:: Document passage ::
++++++
Opening the Hives: At One Month

Bees working bits of burr comb removed from between the frames and placed at the entrance

Two weeks ago, my mentor from the local beekeeper's association came over to visit my hives for the first time.  It was a great experience.  Both hives, Willow and Briar, were growing as expected.  There was beautiful brood, capped honey, pollen and lots of bees.  We even saw the queen in Willow.  It was so nice to hear from my mentor, who has been raising bees since 1989, that everything looked great.  We added on the second deep super to Briar so that it would now match Willow. I had added the second deep super to Willow four days prior.  For a diagram with parts of the hive click here.

Today marked two weeks since I had entered the hives. It was time to inspect them again and to see how they were doing in building out the 10 frames within the new second deeps. Over the past few days it has been sunny, beautiful and very hot. The weather has been optimal for bee viewing. Last night, the kids and I built out the smaller frames for the honey supers, just in case we needed them. I went into the hives at 10 am.

Bees in the Northeast need approximately 60-80 pounds of honey to survive through the Winter. This is roughly equivalent to two full deep supers. Often new beekeepers in the first year, strive to get their bees to completely build out two deeps. It is a great deal of work for the bees. Not only do they have to make beeswax to draw out the foundation on twenty frames, but the queen has to lay lots of eggs, the bees need to collect nectar and pollen, and create honey stores.

Willow was first. Willow has had two deeps on since June 5th. As I removed the outer cover, I found the feeder empty. Bees were still surrounding the opening but it was light as a feather. I removed it and placed it on the ground. Next, I removed the inner cover. The bees were very quiet. They hardly seemed to notice me. In fact, I could barely hear them buzzing. I had never heard the hive this calm or quiet before. I worked methodically and slowly to avoid causing any unnecessary vibrations or jostling that upsets the bees. I had soon discovered that the bees had been very busy! As I inspected each frame I found that eight were fully built out with comb in the second deep super. There were plenty of bees-both workers and drones. Five frames were full of brood and there was capped honey, pollen and nectar in the cells too. I found the queen on the third frame. There she was in the center of the frame and capped brood. As I inspected each frame, I also found it necessary to remove burr comb. Burr comb is comb that does not belong where the bees place it. In this case, they "bridged" the small gaps between the frames in the upper and lower deep with beeswax bridges. With the hive tool, I methodically scraped off this comb and placed it on the bottom board near the hive entrance. The bees will clean this comb of everything useful (see photo above). Within seconds, the comb was covered with worker bees. I finished peeking inside this upper deep and decided to forgo the lower one. Everything was as it should be. In fact, it was time for me to add a honey super to this hive.
++++++
:: Tasks to perform ::
#1 In the beekeeping post, on which frame did the writer find the queen while inspecting Willow's upper deep?
#2 Write the next part of the beekeeping post, picking up after its last sentence.

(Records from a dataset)
++++++
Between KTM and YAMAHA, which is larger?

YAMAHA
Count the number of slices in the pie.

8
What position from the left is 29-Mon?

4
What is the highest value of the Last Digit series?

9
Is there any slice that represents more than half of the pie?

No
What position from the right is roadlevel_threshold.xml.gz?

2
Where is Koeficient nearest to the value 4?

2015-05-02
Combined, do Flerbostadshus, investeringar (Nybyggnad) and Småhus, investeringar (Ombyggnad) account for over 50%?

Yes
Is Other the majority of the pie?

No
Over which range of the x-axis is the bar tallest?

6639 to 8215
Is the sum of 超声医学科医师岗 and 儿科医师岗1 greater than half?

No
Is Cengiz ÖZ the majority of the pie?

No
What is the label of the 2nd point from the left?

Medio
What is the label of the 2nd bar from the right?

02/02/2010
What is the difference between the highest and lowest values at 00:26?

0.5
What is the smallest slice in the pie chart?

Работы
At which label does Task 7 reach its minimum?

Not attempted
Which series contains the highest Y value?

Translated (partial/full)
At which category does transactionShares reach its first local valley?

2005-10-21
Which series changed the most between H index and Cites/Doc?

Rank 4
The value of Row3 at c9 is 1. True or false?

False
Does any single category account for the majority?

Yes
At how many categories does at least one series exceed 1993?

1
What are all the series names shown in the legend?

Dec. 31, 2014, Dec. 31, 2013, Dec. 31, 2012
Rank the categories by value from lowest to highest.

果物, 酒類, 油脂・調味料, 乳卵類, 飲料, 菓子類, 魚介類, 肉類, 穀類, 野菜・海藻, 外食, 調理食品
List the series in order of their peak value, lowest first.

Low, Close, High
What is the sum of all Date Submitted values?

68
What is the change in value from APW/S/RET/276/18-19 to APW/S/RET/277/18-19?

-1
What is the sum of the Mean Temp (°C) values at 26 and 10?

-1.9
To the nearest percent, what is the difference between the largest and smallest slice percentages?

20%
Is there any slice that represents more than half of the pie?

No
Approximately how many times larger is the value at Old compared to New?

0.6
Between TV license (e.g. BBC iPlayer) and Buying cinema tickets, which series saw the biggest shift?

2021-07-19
++++++
:: Results for each task ::
#1 The third frame.

#2
Honey supers are about half the height of a regular deep. It is shallower. When full it can hold up to 100 pounds of honey. I decided to forgo the queen excluder. It is an item of huge debate in the beekeeping world. It is not recommended for first year beekeepers by our association. The idea behind the queen excluder is to prevent the queen from going up into the honey super and laying eggs. Worker bees can fit through just fine enabling them to build out the foundations. Without a queen excluder, it is possible that the queen can go up into the honey super and lay eggs. However, the bees will have plenty of work drawing out the new ten frames that are inside the honey super. They may only have enough time this season to draw out the comb or they may fill this super with honey and I might even have to add another! If the queen does lay eggs in the honey super, waiting until Fall to harvest honey should ensure that no more hatching eggs are laid in the honey super. Time will tell.  Once the honey super went onto Willow, it was time to stop feeding them. I removed the empty feeder, added the honey super, replaced the inner cover and the outer cover. The bees hardly knew that I was there. Next it was Briar's turn.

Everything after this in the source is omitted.